Information:

————

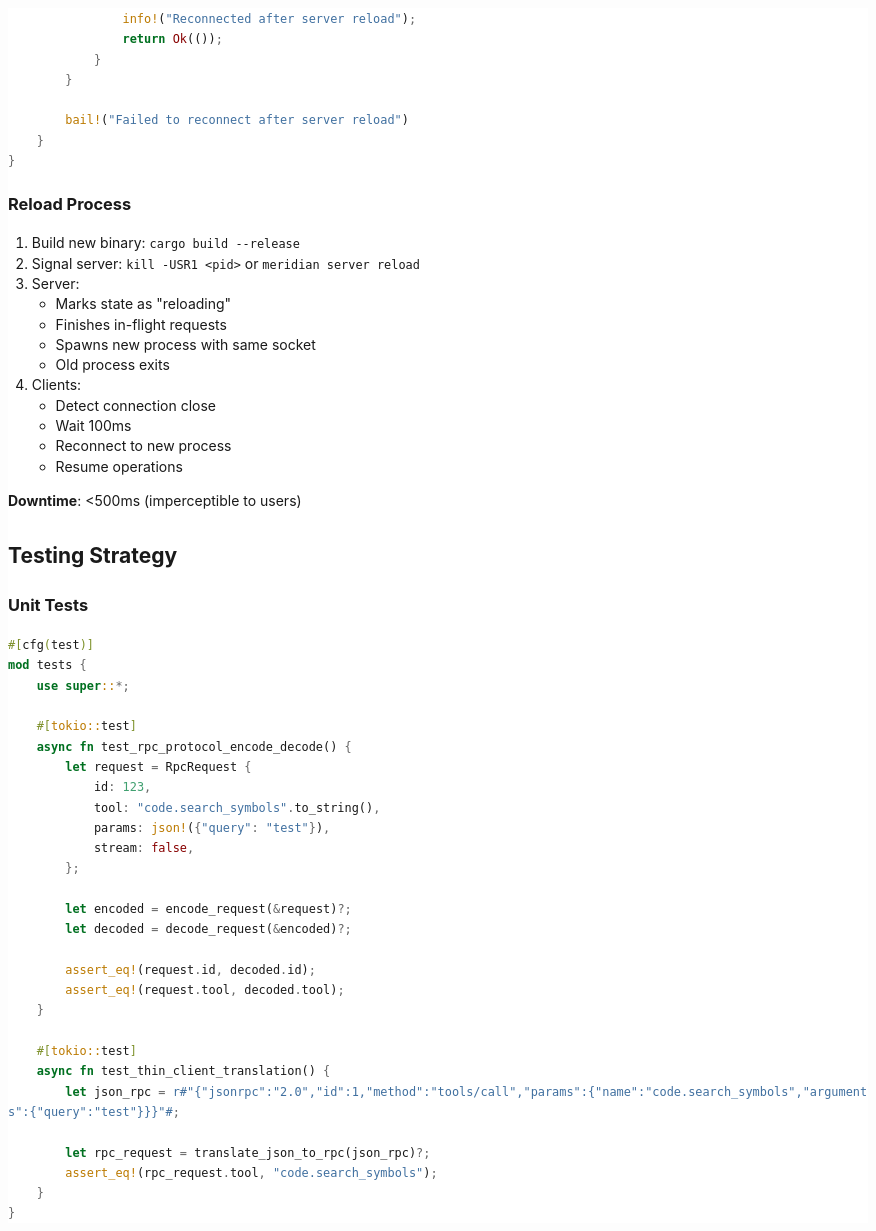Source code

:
 ```rust
                info!("Reconnected after server reload");
                return Ok(());
            }
        }

        bail!("Failed to reconnect after server reload")
    }
}
```

### Reload Process

1. Build new binary: `cargo build --release`
2. Signal server: `kill -USR1 <pid>` or `meridian server reload`
3. Server:
   - Marks state as "reloading"
   - Finishes in-flight requests
   - Spawns new process with same socket
   - Old process exits
4. Clients:
   - Detect connection close
   - Wait 100ms
   - Reconnect to new process
   - Resume operations

**Downtime**: <500ms (imperceptible to users)

## Testing Strategy

### Unit Tests

```rust
#[cfg(test)]
mod tests {
    use super::*;

    #[tokio::test]
    async fn test_rpc_protocol_encode_decode() {
        let request = RpcRequest {
            id: 123,
            tool: "code.search_symbols".to_string(),
            params: json!({"query": "test"}),
            stream: false,
        };

        let encoded = encode_request(&request)?;
        let decoded = decode_request(&encoded)?;

        assert_eq!(request.id, decoded.id);
        assert_eq!(request.tool, decoded.tool);
    }

    #[tokio::test]
    async fn test_thin_client_translation() {
        let json_rpc = r#"{"jsonrpc":"2.0","id":1,"method":"tools/call","params":{"name":"code.search_symbols","arguments":{"query":"test"}}}"#;

        let rpc_request = translate_json_to_rpc(json_rpc)?;
        assert_eq!(rpc_request.tool, "code.search_symbols");
    }
}
```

————

What to work on: Please repeat every line from the listing above exactly as it appears. Drop the pictures.

Output of the task:
Source code

:
 ```rust
                info!("Reconnected after server reload");
                return Ok(());
            }
        }

        bail!("Failed to reconnect after server reload")
    }
}
```

### Reload Process

1. Build new binary: `cargo build --release`
2. Signal server: `kill -USR1 <pid>` or `meridian server reload`
3. Server:
   - Marks state as "reloading"
   - Finishes in-flight requests
   - Spawns new process with same socket
   - Old process exits
4. Clients:
   - Detect connection close
   - Wait 100ms
   - Reconnect to new process
   - Resume operations

**Downtime**: <500ms (imperceptible to users)

## Testing Strategy

### Unit Tests

```rust
#[cfg(test)]
mod tests {
    use super::*;

    #[tokio::test]
    async fn test_rpc_protocol_encode_decode() {
        let request = RpcRequest {
            id: 123,
            tool: "code.search_symbols".to_string(),
            params: json!({"query": "test"}),
            stream: false,
        };

        let encoded = encode_request(&request)?;
        let decoded = decode_request(&encoded)?;

        assert_eq!(request.id, decoded.id);
        assert_eq!(request.tool, decoded.tool);
    }

    #[tokio::test]
    async fn test_thin_client_translation() {
        let json_rpc = r#"{"jsonrpc":"2.0","id":1,"method":"tools/call","params":{"name":"code.search_symbols","arguments":{"query":"test"}}}"#;

        let rpc_request = translate_json_to_rpc(json_rpc)?;
        assert_eq!(rpc_request.tool, "code.search_symbols");
    }
}
```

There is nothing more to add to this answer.